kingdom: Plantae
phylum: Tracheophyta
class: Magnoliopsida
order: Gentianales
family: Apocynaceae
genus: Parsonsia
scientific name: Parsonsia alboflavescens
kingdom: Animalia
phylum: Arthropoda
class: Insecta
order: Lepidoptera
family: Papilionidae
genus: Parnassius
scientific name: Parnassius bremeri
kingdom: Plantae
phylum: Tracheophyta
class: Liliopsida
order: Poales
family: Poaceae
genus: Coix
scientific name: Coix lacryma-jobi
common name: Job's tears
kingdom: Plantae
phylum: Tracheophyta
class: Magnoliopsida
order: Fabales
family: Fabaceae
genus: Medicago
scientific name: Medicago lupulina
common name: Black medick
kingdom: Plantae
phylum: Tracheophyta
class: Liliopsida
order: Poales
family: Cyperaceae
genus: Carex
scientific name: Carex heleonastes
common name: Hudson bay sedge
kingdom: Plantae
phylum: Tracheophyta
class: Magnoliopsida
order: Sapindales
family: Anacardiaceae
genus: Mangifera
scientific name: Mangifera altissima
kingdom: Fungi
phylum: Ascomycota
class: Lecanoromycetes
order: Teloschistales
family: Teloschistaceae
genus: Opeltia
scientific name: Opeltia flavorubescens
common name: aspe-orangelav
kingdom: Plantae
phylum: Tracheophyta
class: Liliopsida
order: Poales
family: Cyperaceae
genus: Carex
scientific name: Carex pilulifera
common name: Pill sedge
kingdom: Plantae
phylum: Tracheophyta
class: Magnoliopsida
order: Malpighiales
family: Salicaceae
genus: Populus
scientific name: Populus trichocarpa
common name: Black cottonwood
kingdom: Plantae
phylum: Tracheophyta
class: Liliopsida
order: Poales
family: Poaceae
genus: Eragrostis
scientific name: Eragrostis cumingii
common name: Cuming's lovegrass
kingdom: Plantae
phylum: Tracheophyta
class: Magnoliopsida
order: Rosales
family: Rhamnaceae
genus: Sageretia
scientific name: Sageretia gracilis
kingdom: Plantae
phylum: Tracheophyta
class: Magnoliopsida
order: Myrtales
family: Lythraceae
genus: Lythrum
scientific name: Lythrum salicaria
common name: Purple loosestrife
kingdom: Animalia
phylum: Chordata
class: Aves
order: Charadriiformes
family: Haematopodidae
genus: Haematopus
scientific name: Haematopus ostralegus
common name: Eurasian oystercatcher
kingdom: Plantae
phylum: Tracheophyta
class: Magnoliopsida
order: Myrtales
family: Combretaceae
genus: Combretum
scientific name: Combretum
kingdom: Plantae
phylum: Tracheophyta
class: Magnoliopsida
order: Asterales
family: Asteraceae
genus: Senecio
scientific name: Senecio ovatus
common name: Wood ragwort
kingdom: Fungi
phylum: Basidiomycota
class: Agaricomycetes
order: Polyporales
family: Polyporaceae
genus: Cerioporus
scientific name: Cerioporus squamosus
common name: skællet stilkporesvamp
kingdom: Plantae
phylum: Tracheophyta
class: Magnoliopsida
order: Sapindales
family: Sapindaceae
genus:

————

Count the lines in the material above that contain the string "Carex", matching case exactly, and give only the number.

• Solution: 4